ALFAJR QUOTIDIEN – Journal d'information quotidien comorien

Vie chère : Arrestation des vendeurs à la hausse des prix

Pénurie de produits alimentaires, hausse des prix, la même rengaine. Même si Abdallah Ali Rafiou, directeur général du commerce intérieur, déclare qu’ « il n’y a pas eu de hausse de prix dans notre pays », lors d’un entretien accordé hier à Al-fajr. Des vendeurs des produits alimentaires et produits carnés ont été appréhendés.

L’étincelle qui embrase la population comorienne.

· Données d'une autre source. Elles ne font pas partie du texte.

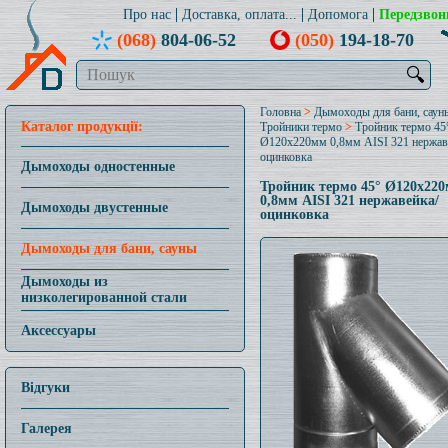
Про нас
Доставка, оплата...
Допомога
Передзвон
(068)
804-06-52
(050)
194-18-70
🔍
Головна
>
Дымоходы для бани, саун
Каталог продукції:
Тройники термо
>
Тройник термо 45
Ø120x220мм 0,8мм AISI 321 нержав
оцинковка
Дымоходы одностенные
Тройник термо 45° Ø120x22
0,8мм AISI 321 нержавейка/
Дымоходы двустенные
оцинковка
Дымоходы для бани, сауны
Дымоходы из
низколегированной стали
Аксессуары
Відгуки
Галерея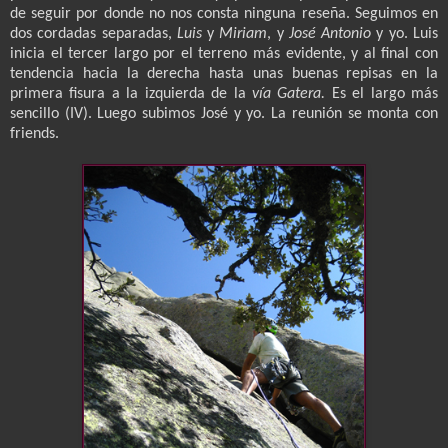
de seguir por donde no nos consta ninguna reseña. Seguimos en
dos cordadas separadas,
Luis
y
Miriam
, y
José Antonio
y yo. Luis
inicia el tercer largo por el terreno más evidente, y al final con
tendencia hacia la derecha hasta unas buenas repisas en la
primera fisura a la izquierda de la
vía Gatera.
Es el largo más
sencillo (IV). Luego subimos José y yo. La reunión se monta con
friends.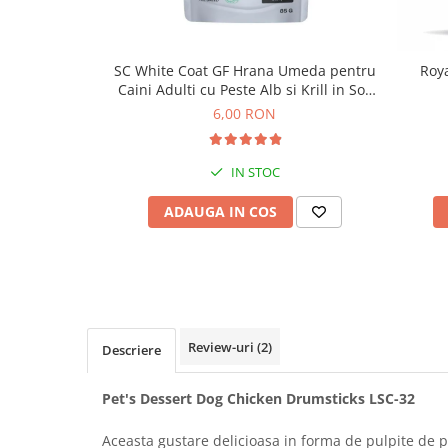
Bult
Diete Veterinare Caini
Araton
Suplimente Nutritive Caini
SC White Coat GF Hrana Umeda pentru
Roya
Lovely Hunter
Cosuri, Culcusuri si Perne
Caini Adulti cu Peste Alb si Krill in Sos
Igiena Pisici
85 Gr
6,00 RON
Covorase Absorbante
Igiena Casei
Lese, zgarzi si hamuri
Sampoane si Balsamuri
IN STOC
Recompense si Delicii pentru Caini
Igiena Auriculara
Igiena Oculara
ADAUGA IN COS
Lapte pentru Caini
Articole Periaj
Hainute Caini
Forfecute si Clesti
Jucarii Caini
Igiena Orala si Dentara
Educare si Dresaj
Igiena Blana si Piele
Genti, Custi Transport
Lapte pentru Pisici
Review-uri
(2)
Descriere
Castroane, Boluri si Accesorii
Suplimente Nutritive Pisici
Fantani si Adapatoare
Pet's Dessert Dog Chicken Drumsticks LSC-32
Recompense si Delicii pentru Pisici
Antiparazitare
Cosuri, Culcusuri si Perne
Aceasta gustare delicioasa in forma de pulpite de 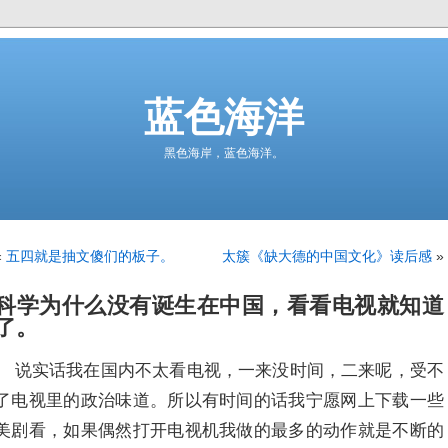
蓝色海洋
黑色海岸，蓝色海洋。
«
五四就是抽文傻们的板子。
太簇《缺大德的中国文化》读后感
»
科学为什么没有诞生在中国，看看电视就知道
了。
说实话我在国内不太看电视，一来没时间，二来呢，受不
了电视里的政治味道。所以有时间的话我宁愿网上下载一些
美剧看，如果偶然打开电视机我做的最多的动作就是不断的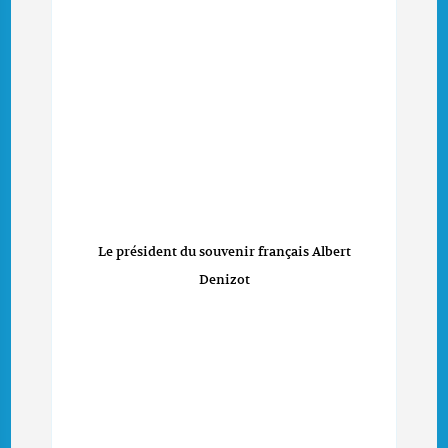
Le président du souvenir français Albert
Denizot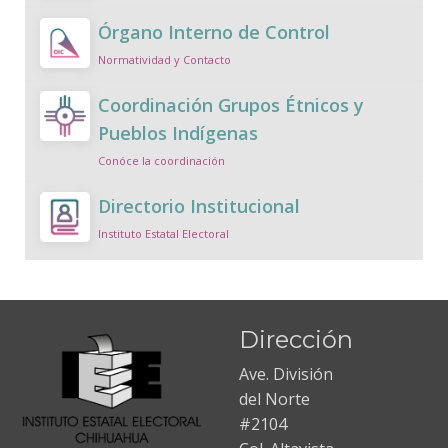
Órgano Interno de Control
Normatividad y Contacto
Coordinación Grupos Étnicos y
Pueblos Indígenas
Conóce la coordinación
Directorio Institucional
Instituto Estatal Electoral
Dirección
Ave. División
del Norte
#2104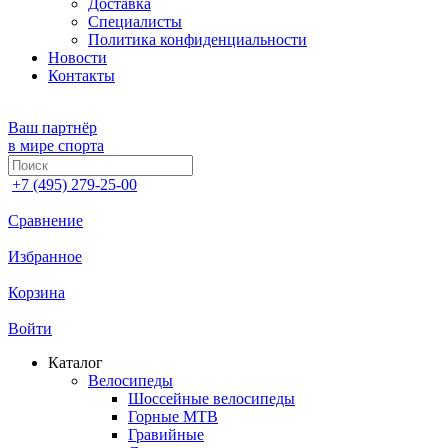
Доставка
Специалисты
Политика конфиденциальности
Новости
Контакты
Ваш партнёр
в мире спорта
+7 (495) 279-25-00
Сравнение
Избранное
Корзина
Войти
Каталог
Велосипеды
Шоссейные велосипеды
Горные МTB
Гравийные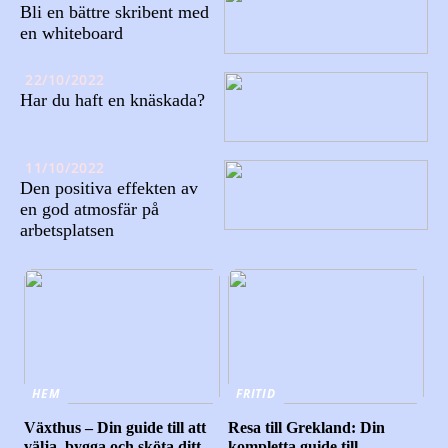
Bli en bättre skribent med
en whiteboard
22/10/2022
Har du haft en knäskada?
11/10/2022
Den positiva effekten av
en god atmosfär på
arbetsplatsen
HEM
FRITID
Växthus – Din guide till att
Resa till Grekland: Din
välja, bygga och sköta ditt
kompletta guide till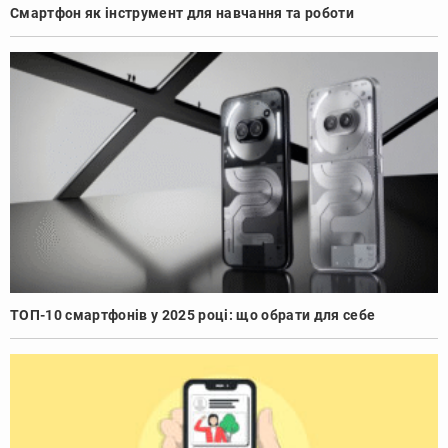
Смартфон як інструмент для навчання та роботи
ТОП-10 смартфонів у 2025 році: що обрати для себе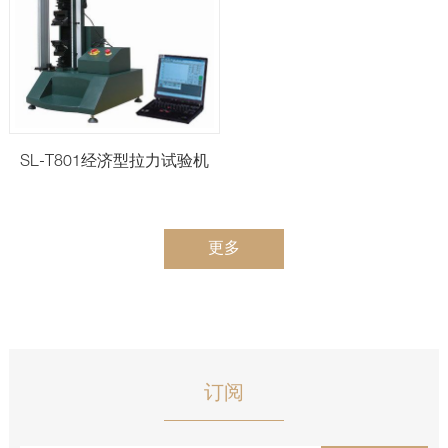
SL-T801经济型拉力试验机
更多
订阅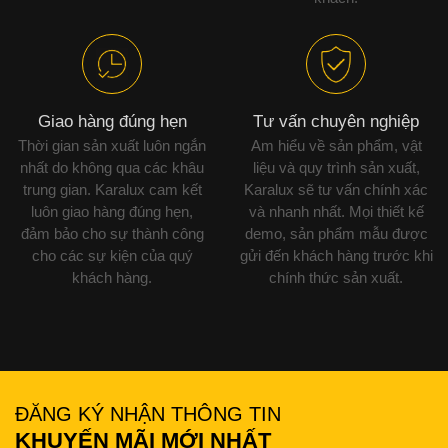
Giao hàng đúng hẹn
Tư vấn chuyên nghiệp
Thời gian sản xuất luôn ngắn
Am hiểu về sản phẩm, vật
nhất do không qua các khâu
liệu và quy trình sản xuất,
trung gian. Karalux cam kết
Karalux sẽ tư vấn chính xác
luôn giao hàng đúng hẹn,
và nhanh nhất. Mọi thiết kế
đảm bảo cho sự thành công
demo, sản phẩm mẫu được
cho các sự kiện của quý
gửi đến khách hàng trước khi
khách hàng.
chính thức sản xuất.
ĐĂNG KÝ NHẬN THÔNG TIN
KHUYẾN MÃI MỚI NHẤT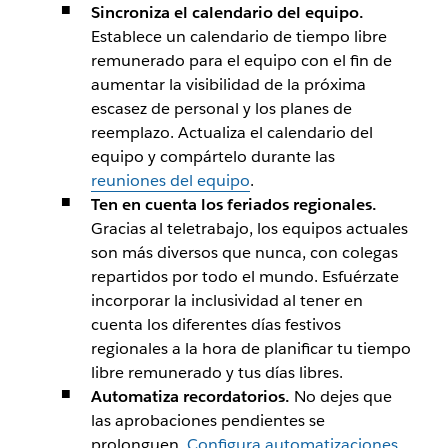
Sincroniza el calendario del equipo.
Establece un calendario de tiempo libre
remunerado para el equipo con el fin de
aumentar la visibilidad de la próxima
escasez de personal y los planes de
reemplazo. Actualiza el calendario del
equipo y compártelo durante las
reuniones del equipo
.
Ten en cuenta los feriados regionales.
Gracias al teletrabajo, los equipos actuales
son más diversos que nunca, con colegas
repartidos por todo el mundo. Esfuérzate
incorporar la inclusividad al tener en
cuenta los diferentes días festivos
regionales a la hora de planificar tu tiempo
libre remunerado y tus días libres.
Automatiza recordatorios.
No dejes que
las aprobaciones pendientes se
prolonguen.
Configura automatizaciones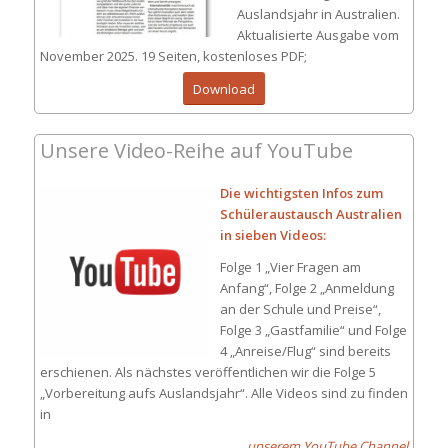
Auslandsjahr in Australien.
Aktualisierte Ausgabe vom
November 2025. 19 Seiten, kostenloses PDF;
Download
Unsere Video-Reihe auf YouTube
Die wichtigsten Infos zum
Schüleraustausch Australien
in sieben Videos:
Folge 1 „Vier Fragen am
Anfang“, Folge 2 „Anmeldung
an der Schule und Preise“,
Folge 3 „Gastfamilie“ und Folge
4 „Anreise/Flug“ sind bereits
erschienen. Als nächstes veröffentlichen wir die Folge 5
„Vorbereitung aufs Auslandsjahr“. Alle Videos sind zu finden
in
unserem YouTube Channel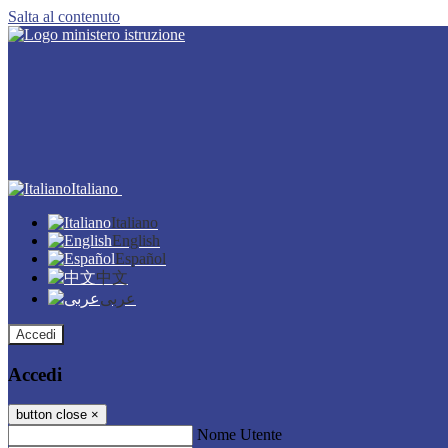
Salta al contenuto
Italiano
Italiano
English
Español
中文
عربى
Accedi
Accedi
button close
×
Nome Utente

La hausse des prix des produits carnés et produits alimentaires en cette période où ces produits deviennent rares a tout chamboulé. Ce qui fait que depuis la semaine dernière, la direction du commerce intérieur de Ngazidja est en guerre contre la hausse des prix. Des arrestations ont eu lieu. « Certes, la conjoncture existe mais il n’y a pas eu une hausse des prix dans notre pays », a déclaré Abdallah Ali Rafiou, directeur général du commerce intérieur. Bien que des personnes soient arrêtées pour avoir vendu des produits à des prix exorbitants, « ils n’ont pas payé leurs amendes. Normalement nous devons encaisser 400.000 à 500.000 franc comoriens pour les amendes et aucun rond n’est versé », a souligné le directeur général du commerce intérieur.  

Le manque de moyen financier et technique fait défaut selon directeur général du commerce intérieur. « Nous n’avons pas des véhicules pour faciliter notre travail n’en parlons plus un budget », déplore-t-il.  Malgré ce constat alarment mais Abdallah Ali Rafiou a rassuré qu’une personne qui vendait du riz ordinaire  pour 7 500 kmf le sac dans la région de Hambu a été arrêtée. « Il y a des gens qui ont acheté des cartons de viande pour 21 000 kmf pour aller les vendre à 30.000 kmf. J’étais obligé d’intervenir personnellement pour leur arrêter. Un des opérateurs de notre pays a voulu m’agresser physiquement à travers des bandits », a-t-il témoigné.

Celui-ci a regretté sur le fait que la loi de la concurrence ne soit pas appliquée aux Comores. « Et pourtant elle a été promulguée en 2017 mais elle n’a jamais été appliqué. Faute de quoi, la commission n’est jusqu’à maintenant mise en place », a souligné Abdallah Ali Rafiou. Revenant sur les prix exorbitants, Abdallah Ali Rafiou a mentionné que des personnes profitent de cette période pour pénaliser les comoriens. A entendre le directeur général, « nous ne pouvons pas rester sans mot, il faut agir car la loi est là  pour punir ceux qui ne la respectent pas. »

Selon une source, la police nationale a mis la main sur deux personnes vendredi dernier qui vendaient des cartons des ailes de poulet à des prix exorbitants. Et d’autres personnes ont été arrêtées. En pleine pénurie des denrées alimentaires, les prix explosent.

A noter que face à cette crise, des organisations de la société civile exhortent le gouvernement à prendre des mesures pour en finir avec ce fléau. Ce collectif exige la réduction des taxes douanières, l’application stricte des mesures suite aux accords d’Anjouan, le retour des tarifs des communications mobile, d’avant le 15 août et plus de disponibilité, stabilité et accessibilité des produits de premières nécessités.  « Nous déplorons l’indifférence, le manque de prévision et d’organisation des décideurs. Nous demandons des mesures claires, concrètes, urgentes et réalistes. En clair, nous souhaitons une prise en compte par le gouvernement de la situation de précarité de la population les prix doivent être revus à la baisse, les services de contrôle des prix et de contrôle de qualité, sommés de prendre leurs responsabilités et tout cela en toute transparence et efficacité », ont manifesté les organisations de la société civile.

Malgré tout cela, le directeur général du commerce intérieur confie qu’aucun prix n’est revu la hausse. Et bien que plusieurs personnes soient arrêtées après avoir vendu des produits à des prix exorbitants mais malheureusement aucun sous n’est versé.